#### Material supplied ####
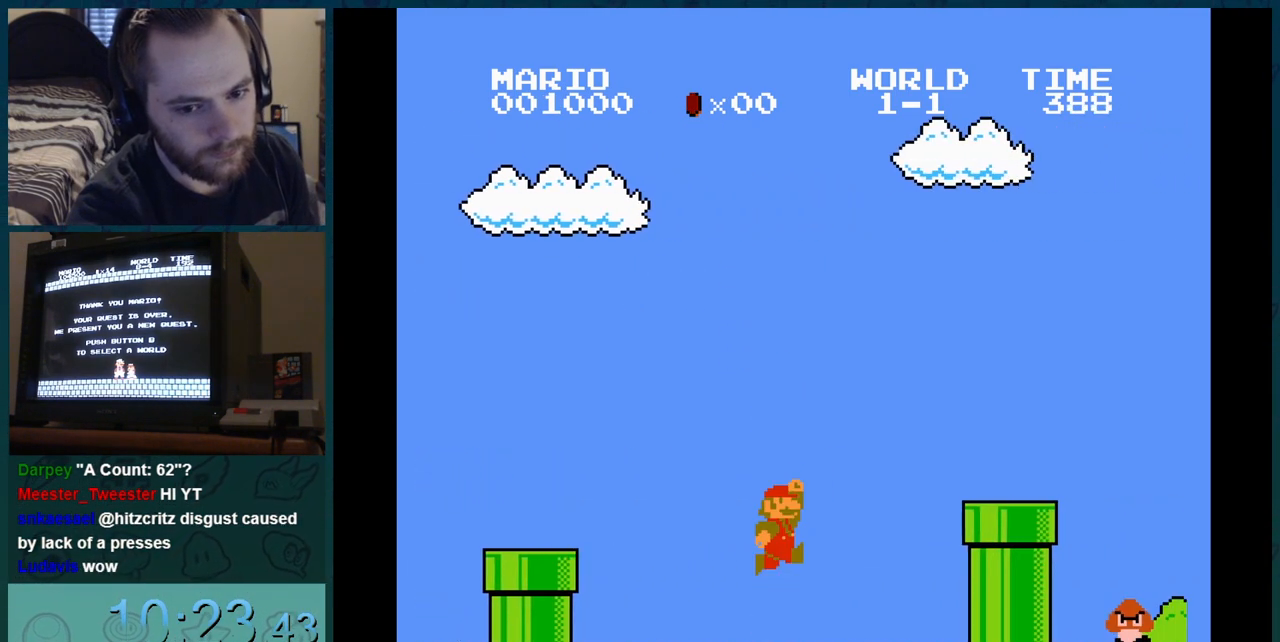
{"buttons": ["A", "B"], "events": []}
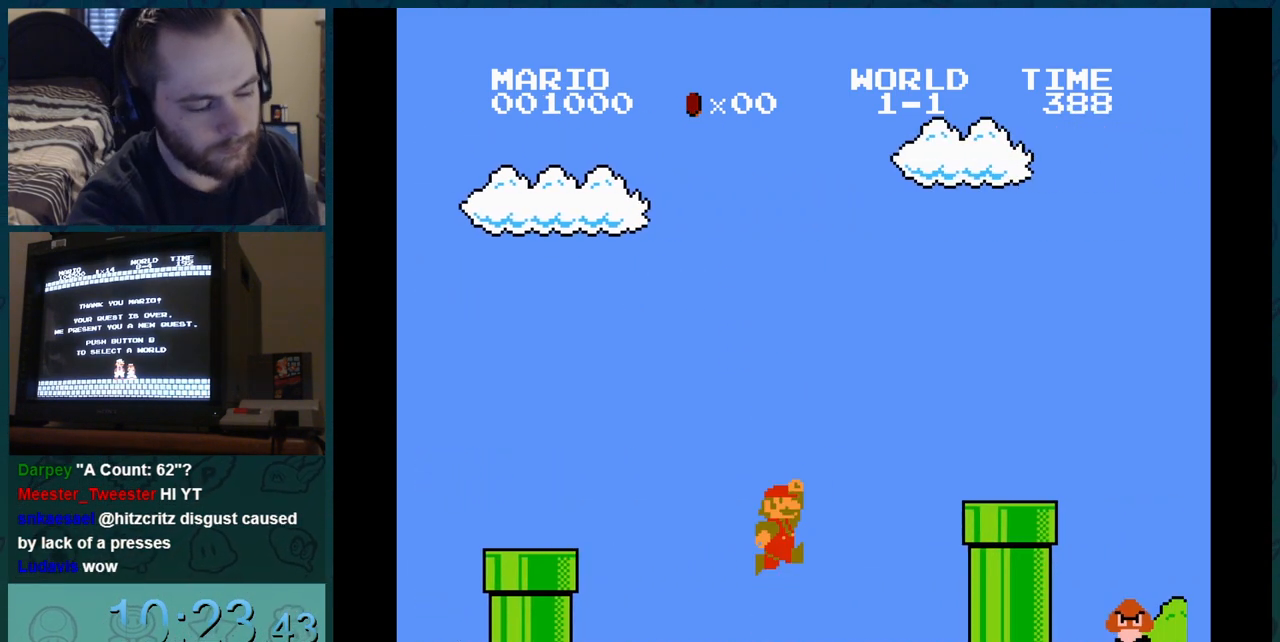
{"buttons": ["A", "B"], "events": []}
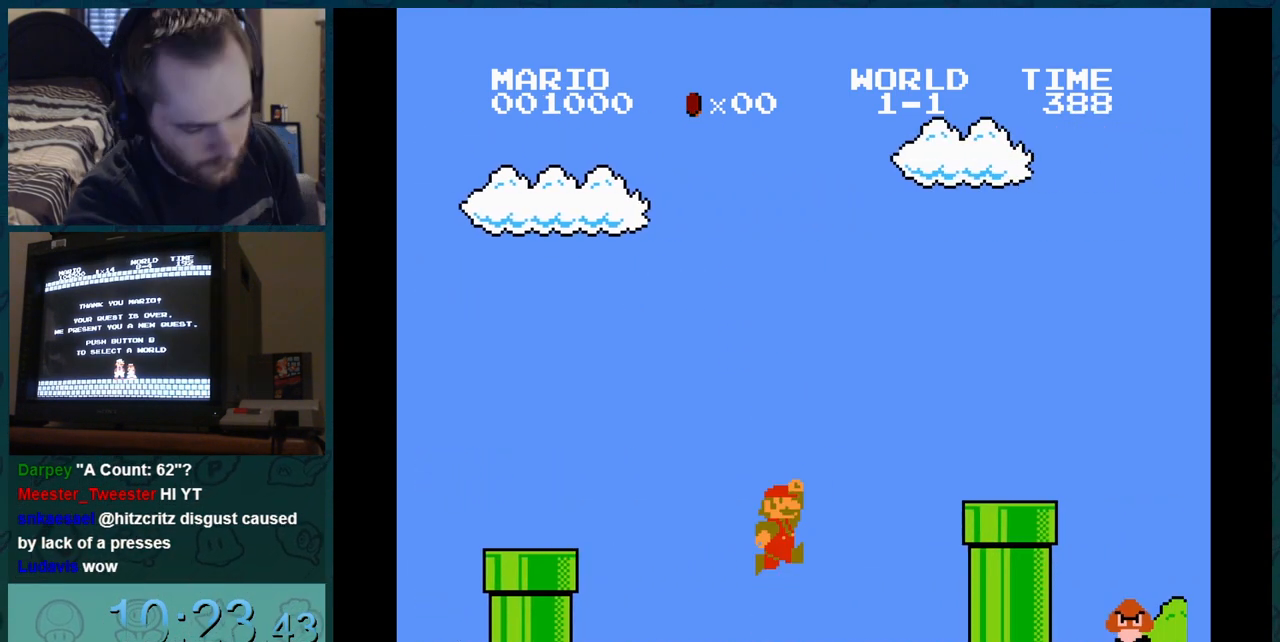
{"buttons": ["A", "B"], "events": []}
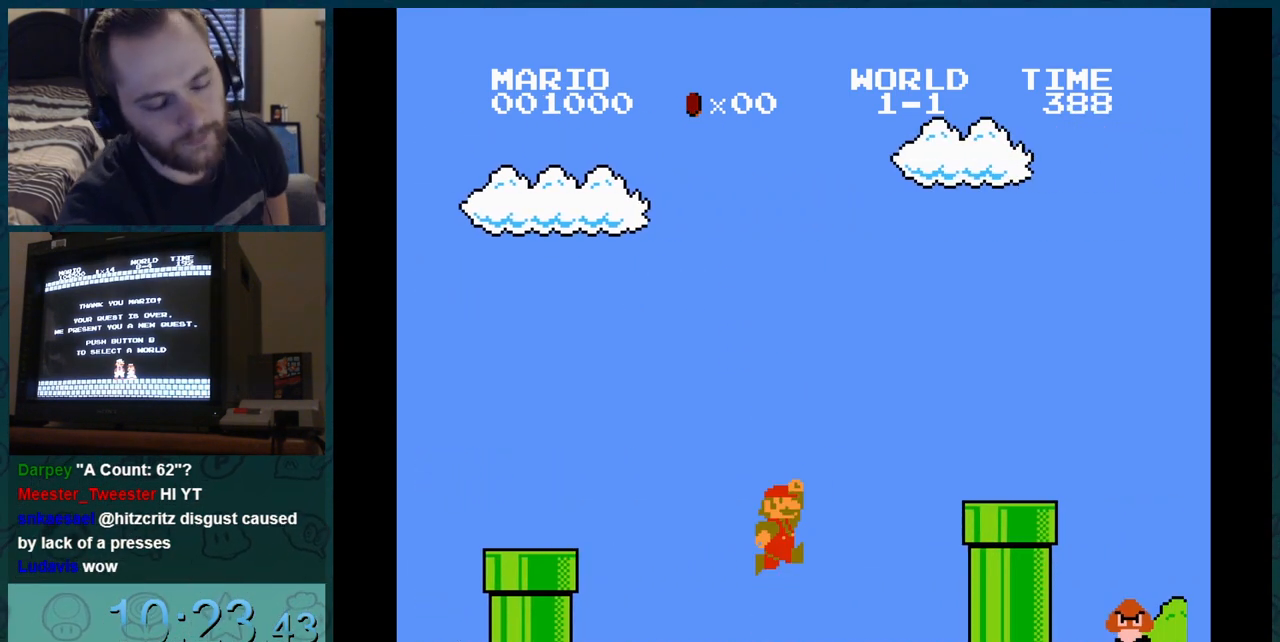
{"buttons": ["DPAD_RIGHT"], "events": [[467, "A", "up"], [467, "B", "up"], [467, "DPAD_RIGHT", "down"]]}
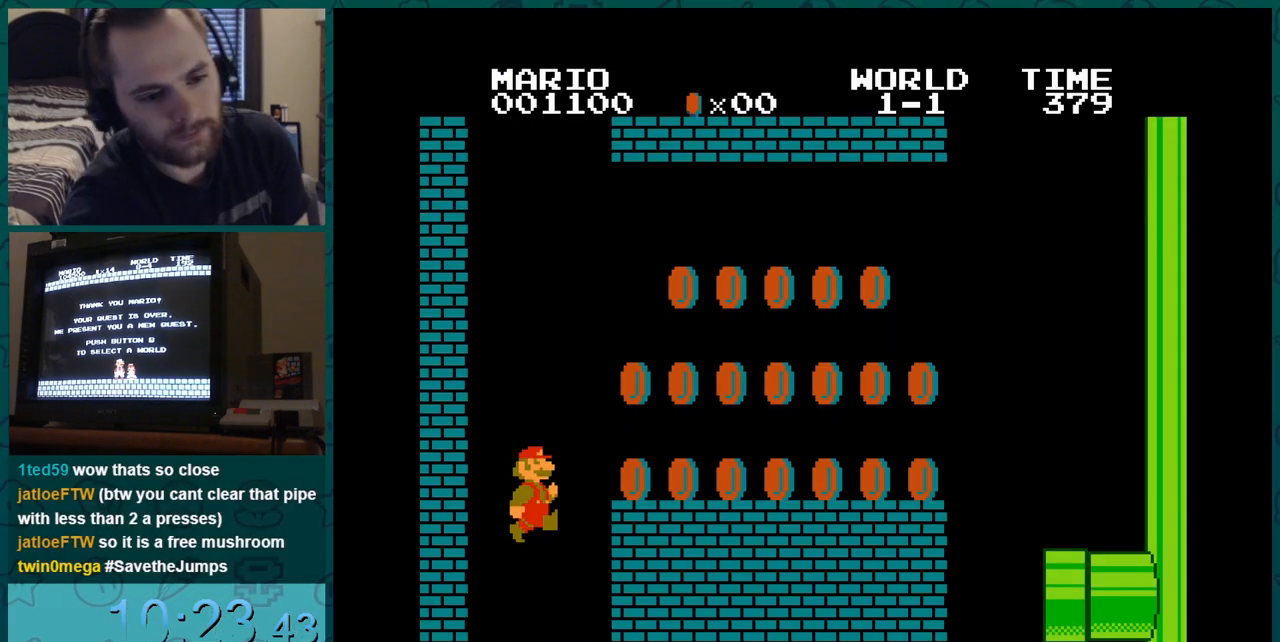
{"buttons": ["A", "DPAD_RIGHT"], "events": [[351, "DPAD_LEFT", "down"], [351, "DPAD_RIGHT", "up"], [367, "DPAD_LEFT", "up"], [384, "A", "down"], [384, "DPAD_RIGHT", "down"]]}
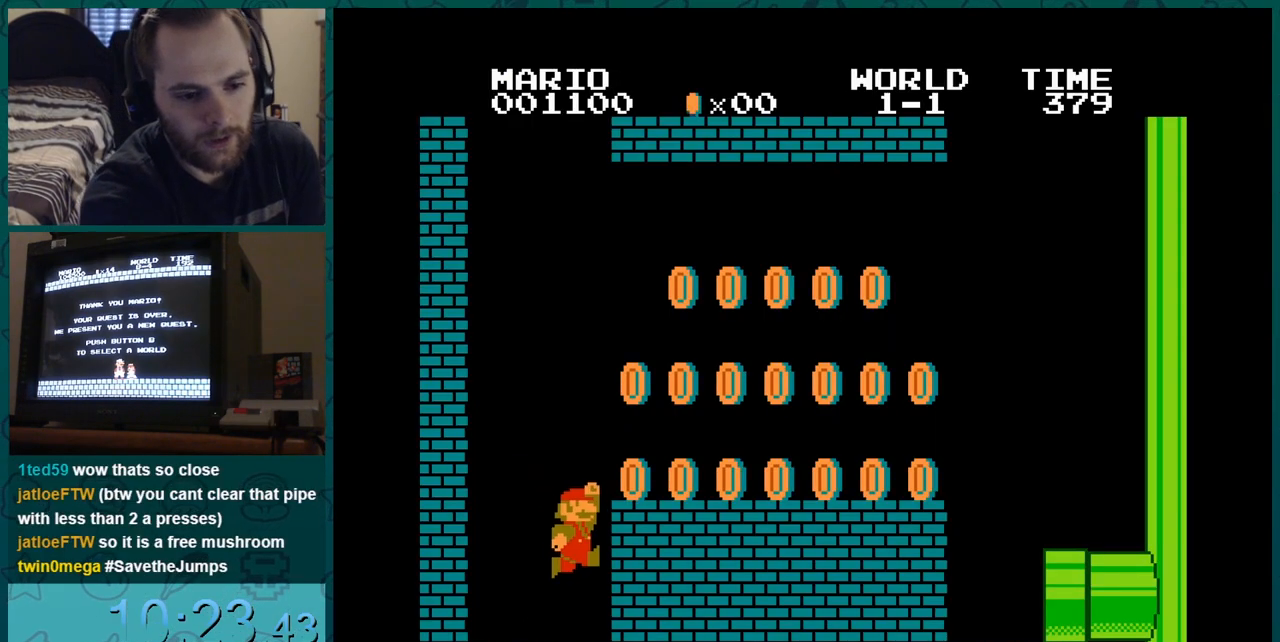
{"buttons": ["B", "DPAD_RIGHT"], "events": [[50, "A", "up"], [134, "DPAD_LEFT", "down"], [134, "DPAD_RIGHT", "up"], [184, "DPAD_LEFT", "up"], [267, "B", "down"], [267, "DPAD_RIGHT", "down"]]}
####
■ **Task statement**
For the entries above, please state how many lines contain the string "down"; give the number and nothing else.

■ **Written answer**
3